**What to do**
In the forum thread about Captain WS Vittle, which ship did William Stephen Vittle command as Master when he signed on at Avonmouth in August 1943?

*** Opening Text segment ***

# Captain WS Vittle



## Gillian Vittle (Jan 17, 2012)

I am researching Captain WS Vittle (British Ardour 1952-3) and should be very grateful for any information at all which would help me to be certain that I've got the right W S Vittle - ships, career, age, nationality, what the W S stand for ...

Gillian Vittle


----------



## R58484956 (Apr 19, 2004)

Greetings* Gillian *and welcome to* SN*. Bon voyage.


----------



## ray1buck1 (Sep 4, 2005)

Hello Gillian
There a number of seafaring "Vittle's" the only on I can find with the initials W. S. is William Stephen

There was a William Stephen Vittle who was Master of the “British Merit” he was age 42 (DoB circa1901) with 26 ½ years service he was welsh 5’ – 5” in height weight 165 lbs he signed in Avonmouth 26th August 1943 the ship arrived New York 24th September 1943 having sailed from Avonmouth 3rd September 1943

If this is the correct person he was also on the “British Star”, July & September 1941 “British Captain”. 1944 October “Deligence”. July 1951 “British Ardour”.

1928 2nd Mate “War Nawab”
1918 Apprentice on the “Southerndown”

*** Closing Text segment ***
*** Opening Data block ***

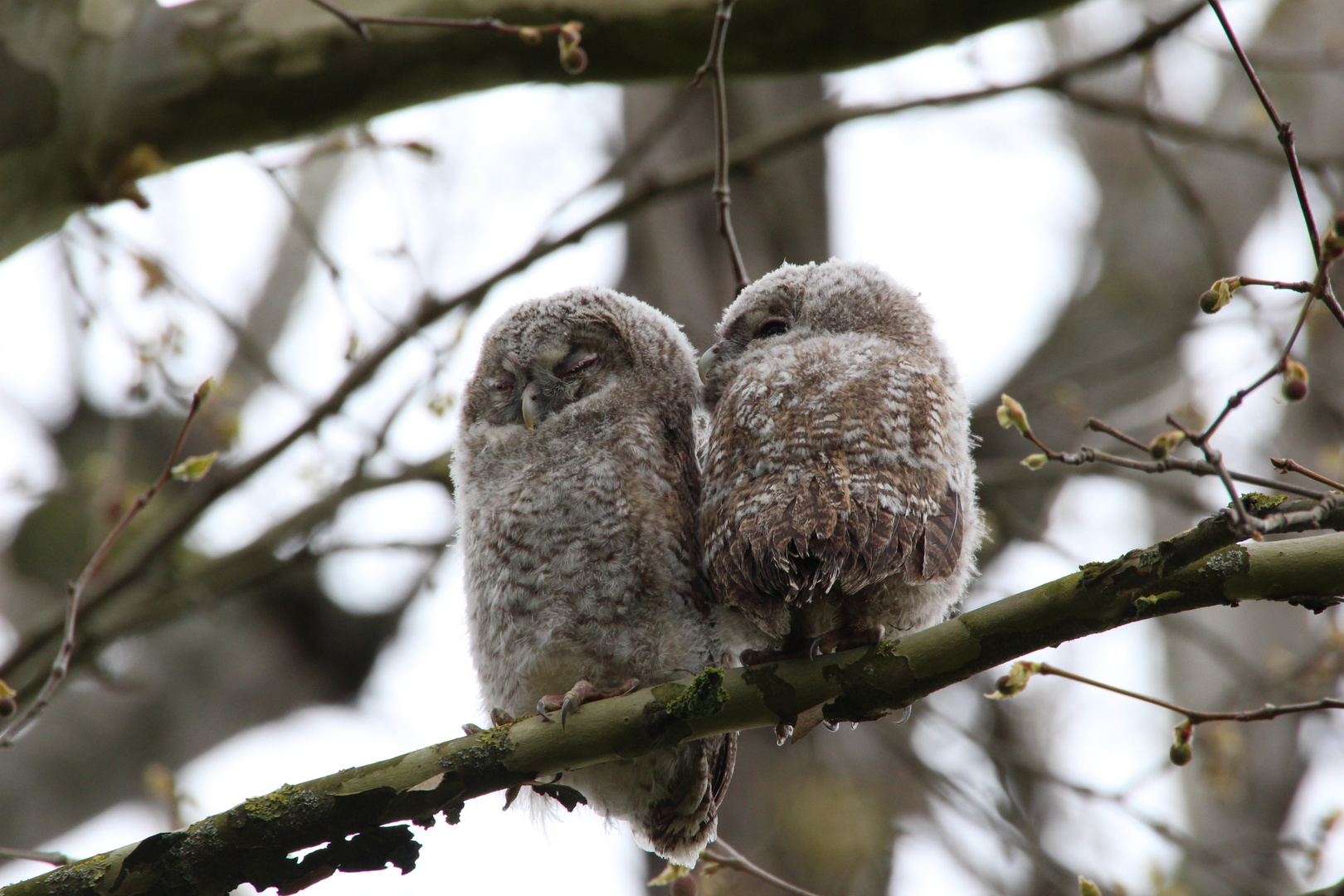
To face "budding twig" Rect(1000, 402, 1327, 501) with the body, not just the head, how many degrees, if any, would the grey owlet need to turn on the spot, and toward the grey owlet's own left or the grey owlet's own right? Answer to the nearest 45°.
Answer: approximately 90° to the grey owlet's own left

*** Closing Data block ***

**Response box**
The "British Merit."